Required action =
Leaving out all pictures, retype the records exactly.

The data =
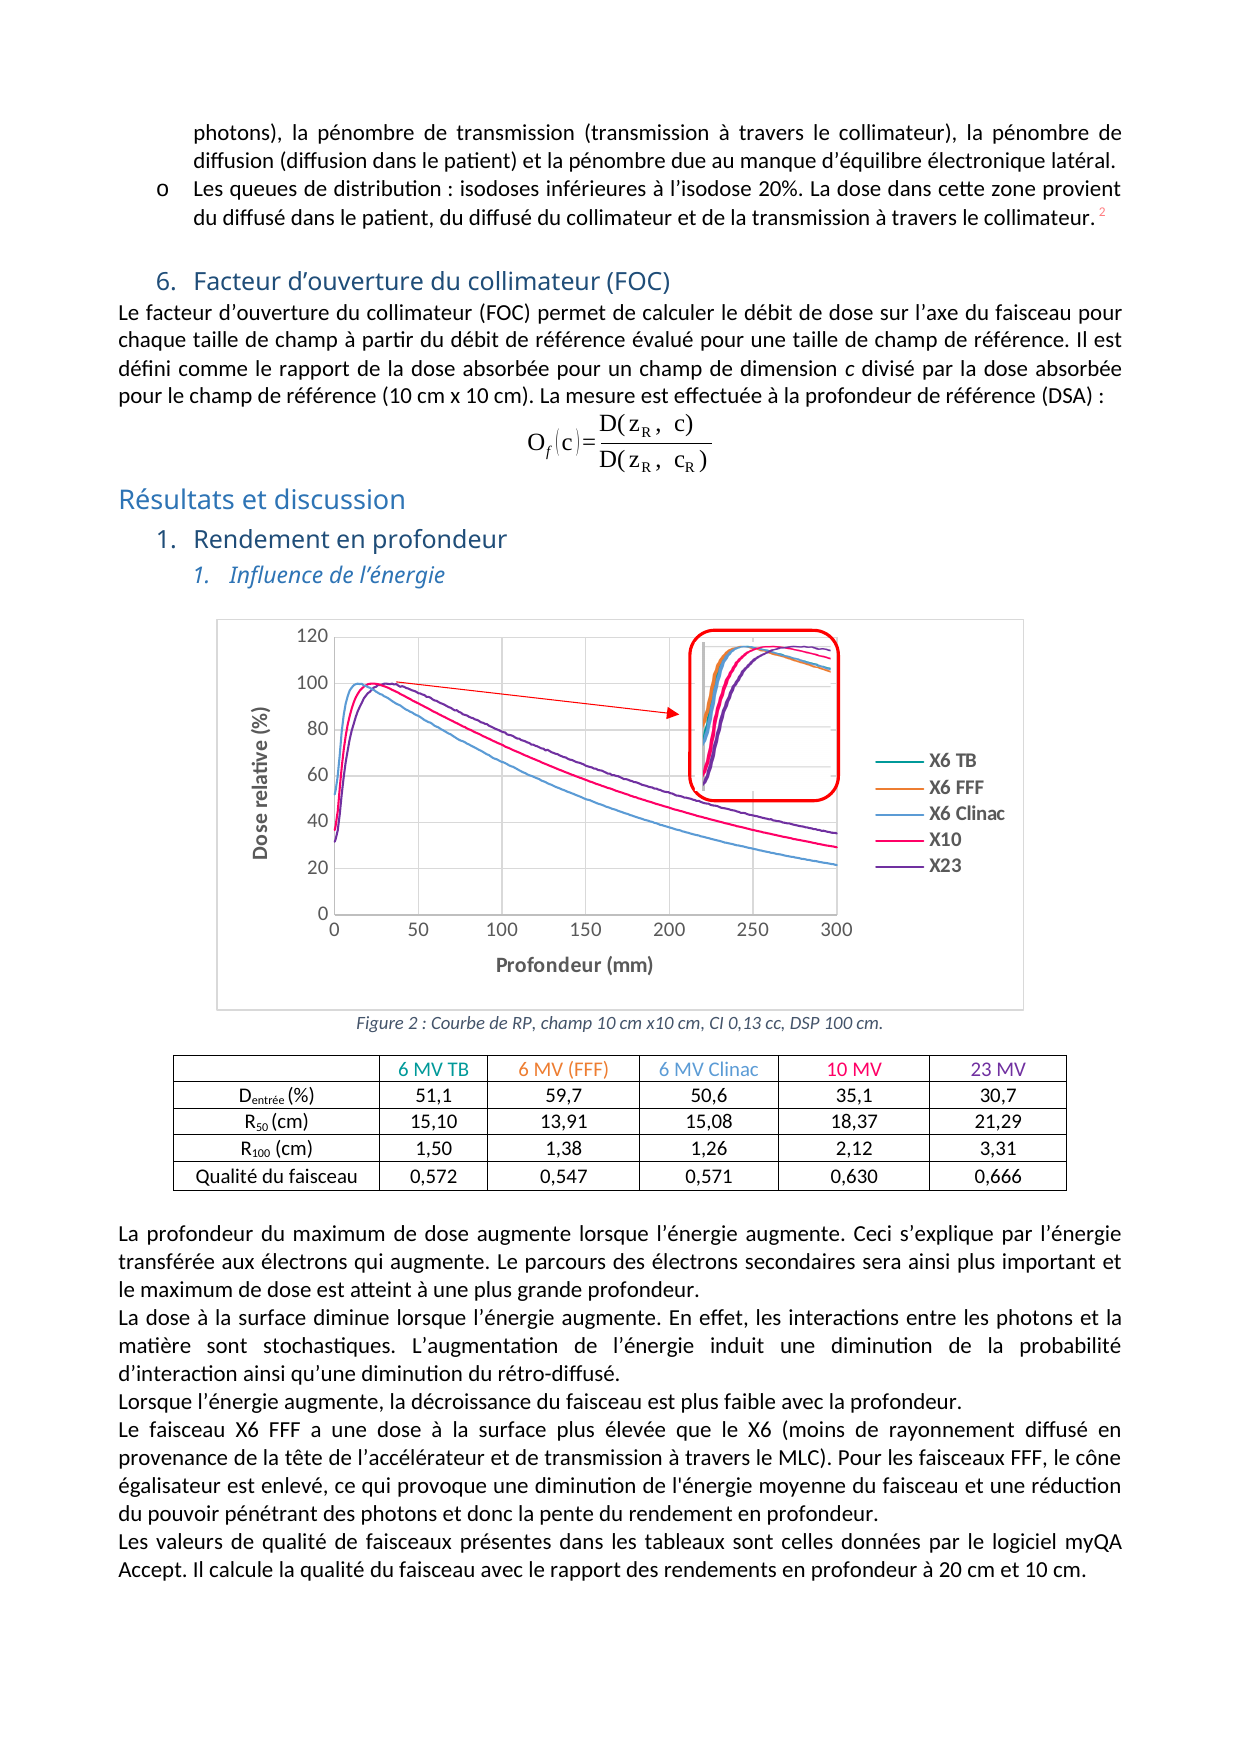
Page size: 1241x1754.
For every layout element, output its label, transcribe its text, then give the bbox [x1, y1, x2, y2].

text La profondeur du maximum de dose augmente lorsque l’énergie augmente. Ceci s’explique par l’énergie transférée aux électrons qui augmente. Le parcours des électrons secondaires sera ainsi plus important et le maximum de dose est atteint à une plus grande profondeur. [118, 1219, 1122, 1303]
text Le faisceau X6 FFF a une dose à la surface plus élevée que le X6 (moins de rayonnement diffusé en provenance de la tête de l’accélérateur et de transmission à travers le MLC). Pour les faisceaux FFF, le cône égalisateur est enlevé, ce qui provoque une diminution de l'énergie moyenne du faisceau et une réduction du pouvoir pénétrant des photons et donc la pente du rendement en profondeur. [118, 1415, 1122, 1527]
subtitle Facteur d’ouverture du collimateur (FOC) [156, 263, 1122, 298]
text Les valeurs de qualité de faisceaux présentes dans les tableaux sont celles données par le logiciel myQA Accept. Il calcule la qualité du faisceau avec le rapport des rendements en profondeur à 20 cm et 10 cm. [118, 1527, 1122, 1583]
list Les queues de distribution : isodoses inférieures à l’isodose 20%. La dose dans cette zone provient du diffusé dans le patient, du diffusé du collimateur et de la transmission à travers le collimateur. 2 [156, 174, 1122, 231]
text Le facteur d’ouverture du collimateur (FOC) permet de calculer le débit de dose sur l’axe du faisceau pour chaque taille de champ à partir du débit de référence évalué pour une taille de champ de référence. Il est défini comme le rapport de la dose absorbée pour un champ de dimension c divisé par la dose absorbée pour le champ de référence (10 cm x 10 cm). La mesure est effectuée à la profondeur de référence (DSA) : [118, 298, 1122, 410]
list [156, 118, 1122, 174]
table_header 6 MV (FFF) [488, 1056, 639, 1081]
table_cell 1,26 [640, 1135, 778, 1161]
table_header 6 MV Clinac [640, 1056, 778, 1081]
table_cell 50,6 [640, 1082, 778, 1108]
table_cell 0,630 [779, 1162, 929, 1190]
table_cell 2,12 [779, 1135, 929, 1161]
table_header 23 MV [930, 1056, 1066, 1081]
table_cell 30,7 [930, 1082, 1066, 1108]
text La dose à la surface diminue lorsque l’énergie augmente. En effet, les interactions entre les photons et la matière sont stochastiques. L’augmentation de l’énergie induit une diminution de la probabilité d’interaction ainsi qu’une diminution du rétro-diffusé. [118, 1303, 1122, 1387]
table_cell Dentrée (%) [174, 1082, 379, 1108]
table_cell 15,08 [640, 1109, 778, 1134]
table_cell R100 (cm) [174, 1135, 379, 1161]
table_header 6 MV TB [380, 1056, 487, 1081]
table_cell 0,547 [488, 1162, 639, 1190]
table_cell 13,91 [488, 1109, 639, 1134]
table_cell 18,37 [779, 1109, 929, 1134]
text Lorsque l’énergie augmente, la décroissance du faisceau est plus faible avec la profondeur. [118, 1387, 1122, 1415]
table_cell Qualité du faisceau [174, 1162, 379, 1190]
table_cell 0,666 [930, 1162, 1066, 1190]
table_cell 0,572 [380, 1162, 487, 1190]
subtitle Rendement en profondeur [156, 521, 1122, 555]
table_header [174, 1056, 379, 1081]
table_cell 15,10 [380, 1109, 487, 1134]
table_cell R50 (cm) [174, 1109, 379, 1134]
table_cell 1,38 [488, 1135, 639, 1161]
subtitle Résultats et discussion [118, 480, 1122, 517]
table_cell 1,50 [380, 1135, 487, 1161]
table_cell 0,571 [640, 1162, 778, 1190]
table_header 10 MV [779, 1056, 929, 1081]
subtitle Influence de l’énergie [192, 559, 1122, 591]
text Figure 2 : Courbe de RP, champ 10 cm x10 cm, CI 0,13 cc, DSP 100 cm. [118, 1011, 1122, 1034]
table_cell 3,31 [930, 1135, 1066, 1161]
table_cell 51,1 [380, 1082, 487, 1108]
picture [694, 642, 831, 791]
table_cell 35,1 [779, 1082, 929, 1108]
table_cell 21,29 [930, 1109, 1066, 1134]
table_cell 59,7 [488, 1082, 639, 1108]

Your solution =
Page size: 1241x1754.
For every layout element, output its label, transcribe its text, then give the bbox [x1, y1, x2, y2].

text La profondeur du maximum de dose augmente lorsque l’énergie augmente. Ceci s’explique par l’énergie transférée aux électrons qui augmente. Le parcours des électrons secondaires sera ainsi plus important et le maximum de dose est atteint à une plus grande profondeur. [118, 1219, 1122, 1303]
text Le faisceau X6 FFF a une dose à la surface plus élevée que le X6 (moins de rayonnement diffusé en provenance de la tête de l’accélérateur et de transmission à travers le MLC). Pour les faisceaux FFF, le cône égalisateur est enlevé, ce qui provoque une diminution de l'énergie moyenne du faisceau et une réduction du pouvoir pénétrant des photons et donc la pente du rendement en profondeur. [118, 1415, 1122, 1527]
subtitle Facteur d’ouverture du collimateur (FOC) [156, 263, 1122, 298]
text Les valeurs de qualité de faisceaux présentes dans les tableaux sont celles données par le logiciel myQA Accept. Il calcule la qualité du faisceau avec le rapport des rendements en profondeur à 20 cm et 10 cm. [118, 1527, 1122, 1583]
list Les queues de distribution : isodoses inférieures à l’isodose 20%. La dose dans cette zone provient du diffusé dans le patient, du diffusé du collimateur et de la transmission à travers le collimateur. 2 [156, 174, 1122, 231]
text Le facteur d’ouverture du collimateur (FOC) permet de calculer le débit de dose sur l’axe du faisceau pour chaque taille de champ à partir du débit de référence évalué pour une taille de champ de référence. Il est défini comme le rapport de la dose absorbée pour un champ de dimension c divisé par la dose absorbée pour le champ de référence (10 cm x 10 cm). La mesure est effectuée à la profondeur de référence (DSA) : [118, 298, 1122, 410]
list [156, 118, 1122, 174]
table_header 6 MV (FFF) [488, 1056, 639, 1081]
table_cell 1,26 [640, 1135, 778, 1161]
table_header 6 MV Clinac [640, 1056, 778, 1081]
table_cell 50,6 [640, 1082, 778, 1108]
table_cell 0,630 [779, 1162, 929, 1190]
table_cell 2,12 [779, 1135, 929, 1161]
table_header 23 MV [930, 1056, 1066, 1081]
table_cell 30,7 [930, 1082, 1066, 1108]
text La dose à la surface diminue lorsque l’énergie augmente. En effet, les interactions entre les photons et la matière sont stochastiques. L’augmentation de l’énergie induit une diminution de la probabilité d’interaction ainsi qu’une diminution du rétro-diffusé. [118, 1303, 1122, 1387]
table_cell Dentrée (%) [174, 1082, 379, 1108]
table_cell 15,08 [640, 1109, 778, 1134]
table_cell R100 (cm) [174, 1135, 379, 1161]
table_header 6 MV TB [380, 1056, 487, 1081]
table_cell 0,547 [488, 1162, 639, 1190]
table_cell 13,91 [488, 1109, 639, 1134]
table_cell 18,37 [779, 1109, 929, 1134]
text Lorsque l’énergie augmente, la décroissance du faisceau est plus faible avec la profondeur. [118, 1387, 1122, 1415]
table_cell Qualité du faisceau [174, 1162, 379, 1190]
table_cell 0,666 [930, 1162, 1066, 1190]
table_cell 0,572 [380, 1162, 487, 1190]
subtitle Rendement en profondeur [156, 521, 1122, 555]
table_header [174, 1056, 379, 1081]
table_cell 15,10 [380, 1109, 487, 1134]
table_cell R50 (cm) [174, 1109, 379, 1134]
table_cell 1,38 [488, 1135, 639, 1161]
subtitle Résultats et discussion [118, 480, 1122, 517]
table_cell 1,50 [380, 1135, 487, 1161]
table_cell 0,571 [640, 1162, 778, 1190]
table_header 10 MV [779, 1056, 929, 1081]
subtitle Influence de l’énergie [192, 559, 1122, 591]
text Figure 2 : Courbe de RP, champ 10 cm x10 cm, CI 0,13 cc, DSP 100 cm. [118, 1011, 1122, 1034]
table_cell 3,31 [930, 1135, 1066, 1161]
table_cell 51,1 [380, 1082, 487, 1108]
picture [694, 642, 831, 791]
table_cell 35,1 [779, 1082, 929, 1108]
table_cell 21,29 [930, 1109, 1066, 1134]
table_cell 59,7 [488, 1082, 639, 1108]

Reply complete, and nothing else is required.